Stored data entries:
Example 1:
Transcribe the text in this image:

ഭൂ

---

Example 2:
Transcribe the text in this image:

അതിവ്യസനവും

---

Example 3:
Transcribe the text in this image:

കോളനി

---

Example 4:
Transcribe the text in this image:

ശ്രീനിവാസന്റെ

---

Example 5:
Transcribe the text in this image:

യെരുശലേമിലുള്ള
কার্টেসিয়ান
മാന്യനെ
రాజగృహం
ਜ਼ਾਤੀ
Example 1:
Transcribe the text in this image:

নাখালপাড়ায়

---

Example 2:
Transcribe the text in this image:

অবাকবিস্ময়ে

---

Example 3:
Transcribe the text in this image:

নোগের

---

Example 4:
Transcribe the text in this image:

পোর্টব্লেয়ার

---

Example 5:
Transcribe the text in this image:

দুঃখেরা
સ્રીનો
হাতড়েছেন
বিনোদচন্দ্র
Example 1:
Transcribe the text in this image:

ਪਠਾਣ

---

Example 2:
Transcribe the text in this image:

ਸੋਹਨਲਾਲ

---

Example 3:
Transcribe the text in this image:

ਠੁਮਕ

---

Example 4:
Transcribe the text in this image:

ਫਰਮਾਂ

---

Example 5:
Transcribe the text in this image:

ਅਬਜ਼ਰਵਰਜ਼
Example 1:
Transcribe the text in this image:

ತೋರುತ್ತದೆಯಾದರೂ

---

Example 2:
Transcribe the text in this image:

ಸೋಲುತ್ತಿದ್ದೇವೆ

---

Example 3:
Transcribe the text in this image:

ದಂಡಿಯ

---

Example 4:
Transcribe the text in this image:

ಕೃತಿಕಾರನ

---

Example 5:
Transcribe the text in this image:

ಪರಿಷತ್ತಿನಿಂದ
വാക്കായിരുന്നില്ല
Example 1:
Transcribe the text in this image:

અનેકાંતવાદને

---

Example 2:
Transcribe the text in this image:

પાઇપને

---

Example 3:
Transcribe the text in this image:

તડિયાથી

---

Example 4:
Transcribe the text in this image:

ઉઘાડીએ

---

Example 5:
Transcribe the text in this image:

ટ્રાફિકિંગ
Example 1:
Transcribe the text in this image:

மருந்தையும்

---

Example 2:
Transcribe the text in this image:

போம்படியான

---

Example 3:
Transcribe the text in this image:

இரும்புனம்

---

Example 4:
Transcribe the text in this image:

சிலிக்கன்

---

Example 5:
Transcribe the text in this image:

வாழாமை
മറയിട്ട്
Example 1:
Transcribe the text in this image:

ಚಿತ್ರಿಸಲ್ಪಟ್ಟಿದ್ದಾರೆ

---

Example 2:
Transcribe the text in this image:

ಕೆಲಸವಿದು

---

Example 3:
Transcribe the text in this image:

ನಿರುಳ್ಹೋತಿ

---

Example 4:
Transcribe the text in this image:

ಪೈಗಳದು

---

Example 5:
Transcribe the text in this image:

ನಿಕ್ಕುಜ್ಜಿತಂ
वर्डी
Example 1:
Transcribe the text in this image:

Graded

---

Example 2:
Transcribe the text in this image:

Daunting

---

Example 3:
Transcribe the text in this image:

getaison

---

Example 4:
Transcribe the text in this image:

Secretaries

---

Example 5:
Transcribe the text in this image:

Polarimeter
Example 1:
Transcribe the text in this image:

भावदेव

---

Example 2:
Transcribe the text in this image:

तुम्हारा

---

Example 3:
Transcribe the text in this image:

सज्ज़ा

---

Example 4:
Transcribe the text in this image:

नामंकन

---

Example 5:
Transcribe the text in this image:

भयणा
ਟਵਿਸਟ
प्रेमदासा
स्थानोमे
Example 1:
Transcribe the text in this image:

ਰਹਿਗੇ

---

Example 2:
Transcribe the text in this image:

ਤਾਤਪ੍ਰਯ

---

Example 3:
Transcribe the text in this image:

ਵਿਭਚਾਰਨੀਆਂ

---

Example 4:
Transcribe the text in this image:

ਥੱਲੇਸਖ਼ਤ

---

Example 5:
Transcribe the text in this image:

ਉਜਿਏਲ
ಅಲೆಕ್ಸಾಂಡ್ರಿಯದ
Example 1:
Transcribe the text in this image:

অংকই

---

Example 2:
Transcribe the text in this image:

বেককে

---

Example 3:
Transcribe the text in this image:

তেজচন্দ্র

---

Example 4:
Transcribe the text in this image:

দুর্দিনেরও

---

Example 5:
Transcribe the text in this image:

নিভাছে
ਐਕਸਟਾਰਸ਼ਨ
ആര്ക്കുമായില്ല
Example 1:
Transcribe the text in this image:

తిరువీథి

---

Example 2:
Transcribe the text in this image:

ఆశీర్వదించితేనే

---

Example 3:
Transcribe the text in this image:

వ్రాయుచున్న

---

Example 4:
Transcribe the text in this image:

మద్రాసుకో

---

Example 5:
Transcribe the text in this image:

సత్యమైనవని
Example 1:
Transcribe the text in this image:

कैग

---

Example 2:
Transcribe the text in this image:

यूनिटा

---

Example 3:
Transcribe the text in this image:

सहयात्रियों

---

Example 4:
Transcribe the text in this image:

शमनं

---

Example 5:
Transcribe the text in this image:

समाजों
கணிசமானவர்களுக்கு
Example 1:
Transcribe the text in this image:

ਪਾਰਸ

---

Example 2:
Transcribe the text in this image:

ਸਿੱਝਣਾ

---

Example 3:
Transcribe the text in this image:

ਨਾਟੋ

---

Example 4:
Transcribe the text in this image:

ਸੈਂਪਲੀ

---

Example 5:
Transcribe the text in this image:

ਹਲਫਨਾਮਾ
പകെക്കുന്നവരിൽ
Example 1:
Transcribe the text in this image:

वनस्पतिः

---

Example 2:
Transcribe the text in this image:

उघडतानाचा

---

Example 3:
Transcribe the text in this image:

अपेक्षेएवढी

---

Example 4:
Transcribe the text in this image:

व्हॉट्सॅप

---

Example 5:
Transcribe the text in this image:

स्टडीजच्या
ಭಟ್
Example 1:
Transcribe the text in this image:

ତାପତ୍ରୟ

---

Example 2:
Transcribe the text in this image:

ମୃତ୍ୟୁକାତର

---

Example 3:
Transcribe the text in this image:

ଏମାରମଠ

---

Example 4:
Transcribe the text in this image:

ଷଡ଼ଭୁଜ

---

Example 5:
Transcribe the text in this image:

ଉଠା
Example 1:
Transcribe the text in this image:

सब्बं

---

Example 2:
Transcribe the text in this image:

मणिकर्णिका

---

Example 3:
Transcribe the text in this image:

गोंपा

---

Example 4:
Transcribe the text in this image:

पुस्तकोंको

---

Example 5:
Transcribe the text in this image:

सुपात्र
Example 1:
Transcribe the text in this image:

§ **What to do**:
Write out the data a second time, exactly the same.

§ **Your response**:
Example 1:
Transcribe the text in this image:

ഭൂ

---

Example 2:
Transcribe the text in this image:

അതിവ്യസനവും

---

Example 3:
Transcribe the text in this image:

കോളനി

---

Example 4:
Transcribe the text in this image:

ശ്രീനിവാസന്റെ

---

Example 5:
Transcribe the text in this image:

യെരുശലേമിലുള്ള
কার্টেসিয়ান
മാന്യനെ
రాజగృహం
ਜ਼ਾਤੀ
Example 1:
Transcribe the text in this image:

নাখালপাড়ায়

---

Example 2:
Transcribe the text in this image:

অবাকবিস্ময়ে

---

Example 3:
Transcribe the text in this image:

নোগের

---

Example 4:
Transcribe the text in this image:

পোর্টব্লেয়ার

---

Example 5:
Transcribe the text in this image:

দুঃখেরা
સ્રીનો
হাতড়েছেন
বিনোদচন্দ্র
Example 1:
Transcribe the text in this image:

ਪਠਾਣ

---

Example 2:
Transcribe the text in this image:

ਸੋਹਨਲਾਲ

---

Example 3:
Transcribe the text in this image:

ਠੁਮਕ

---

Example 4:
Transcribe the text in this image:

ਫਰਮਾਂ

---

Example 5:
Transcribe the text in this image:

ਅਬਜ਼ਰਵਰਜ਼
Example 1:
Transcribe the text in this image:

ತೋರುತ್ತದೆಯಾದರೂ

---

Example 2:
Transcribe the text in this image:

ಸೋಲುತ್ತಿದ್ದೇವೆ

---

Example 3:
Transcribe the text in this image:

ದಂಡಿಯ

---

Example 4:
Transcribe the text in this image:

ಕೃತಿಕಾರನ

---

Example 5:
Transcribe the text in this image:

ಪರಿಷತ್ತಿನಿಂದ
വാക്കായിരുന്നില്ല
Example 1:
Transcribe the text in this image:

અનેકાંતવાદને

---

Example 2:
Transcribe the text in this image:

પાઇપને

---

Example 3:
Transcribe the text in this image:

તડિયાથી

---

Example 4:
Transcribe the text in this image:

ઉઘાડીએ

---

Example 5:
Transcribe the text in this image:

ટ્રાફિકિંગ
Example 1:
Transcribe the text in this image:

மருந்தையும்

---

Example 2:
Transcribe the text in this image:

போம்படியான

---

Example 3:
Transcribe the text in this image:

இரும்புனம்

---

Example 4:
Transcribe the text in this image:

சிலிக்கன்

---

Example 5:
Transcribe the text in this image:

வாழாமை
മറയിട്ട്
Example 1:
Transcribe the text in this image:

ಚಿತ್ರಿಸಲ್ಪಟ್ಟಿದ್ದಾರೆ

---

Example 2:
Transcribe the text in this image:

ಕೆಲಸವಿದು

---

Example 3:
Transcribe the text in this image:

ನಿರುಳ್ಹೋತಿ

---

Example 4:
Transcribe the text in this image:

ಪೈಗಳದು

---

Example 5:
Transcribe the text in this image:

ನಿಕ್ಕುಜ್ಜಿತಂ
वर्डी
Example 1:
Transcribe the text in this image:

Graded

---

Example 2:
Transcribe the text in this image:

Daunting

---

Example 3:
Transcribe the text in this image:

getaison

---

Example 4:
Transcribe the text in this image:

Secretaries

---

Example 5:
Transcribe the text in this image:

Polarimeter
Example 1:
Transcribe the text in this image:

भावदेव

---

Example 2:
Transcribe the text in this image:

तुम्हारा

---

Example 3:
Transcribe the text in this image:

सज्ज़ा

---

Example 4:
Transcribe the text in this image:

नामंकन

---

Example 5:
Transcribe the text in this image:

भयणा
ਟਵਿਸਟ
प्रेमदासा
स्थानोमे
Example 1:
Transcribe the text in this image:

ਰਹਿਗੇ

---

Example 2:
Transcribe the text in this image:

ਤਾਤਪ੍ਰਯ

---

Example 3:
Transcribe the text in this image:

ਵਿਭਚਾਰਨੀਆਂ

---

Example 4:
Transcribe the text in this image:

ਥੱਲੇਸਖ਼ਤ

---

Example 5:
Transcribe the text in this image:

ਉਜਿਏਲ
ಅಲೆಕ್ಸಾಂಡ್ರಿಯದ
Example 1:
Transcribe the text in this image:

অংকই

---

Example 2:
Transcribe the text in this image:

বেককে

---

Example 3:
Transcribe the text in this image:

তেজচন্দ্র

---

Example 4:
Transcribe the text in this image:

দুর্দিনেরও

---

Example 5:
Transcribe the text in this image:

নিভাছে
ਐਕਸਟਾਰਸ਼ਨ
ആര്ക്കുമായില്ല
Example 1:
Transcribe the text in this image:

తిరువీథి

---

Example 2:
Transcribe the text in this image:

ఆశీర్వదించితేనే

---

Example 3:
Transcribe the text in this image:

వ్రాయుచున్న

---

Example 4:
Transcribe the text in this image:

మద్రాసుకో

---

Example 5:
Transcribe the text in this image:

సత్యమైనవని
Example 1:
Transcribe the text in this image:

कैग

---

Example 2:
Transcribe the text in this image:

यूनिटा

---

Example 3:
Transcribe the text in this image:

सहयात्रियों

---

Example 4:
Transcribe the text in this image:

शमनं

---

Example 5:
Transcribe the text in this image:

समाजों
கணிசமானவர்களுக்கு
Example 1:
Transcribe the text in this image:

ਪਾਰਸ

---

Example 2:
Transcribe the text in this image:

ਸਿੱਝਣਾ

---

Example 3:
Transcribe the text in this image:

ਨਾਟੋ

---

Example 4:
Transcribe the text in this image:

ਸੈਂਪਲੀ

---

Example 5:
Transcribe the text in this image:

ਹਲਫਨਾਮਾ
പകെക്കുന്നവരിൽ
Example 1:
Transcribe the text in this image:

वनस्पतिः

---

Example 2:
Transcribe the text in this image:

उघडतानाचा

---

Example 3:
Transcribe the text in this image:

अपेक्षेएवढी

---

Example 4:
Transcribe the text in this image:

व्हॉट्सॅप

---

Example 5:
Transcribe the text in this image:

स्टडीजच्या
ಭಟ್
Example 1:
Transcribe the text in this image:

ତାପତ୍ରୟ

---

Example 2:
Transcribe the text in this image:

ମୃତ୍ୟୁକାତର

---

Example 3:
Transcribe the text in this image:

ଏମାରମଠ

---

Example 4:
Transcribe the text in this image:

ଷଡ଼ଭୁଜ

---

Example 5:
Transcribe the text in this image:

ଉଠା
Example 1:
Transcribe the text in this image:

सब्बं

---

Example 2:
Transcribe the text in this image:

मणिकर्णिका

---

Example 3:
Transcribe the text in this image:

गोंपा

---

Example 4:
Transcribe the text in this image:

पुस्तकोंको

---

Example 5:
Transcribe the text in this image:

सुपात्र
Example 1:
Transcribe the text in this image:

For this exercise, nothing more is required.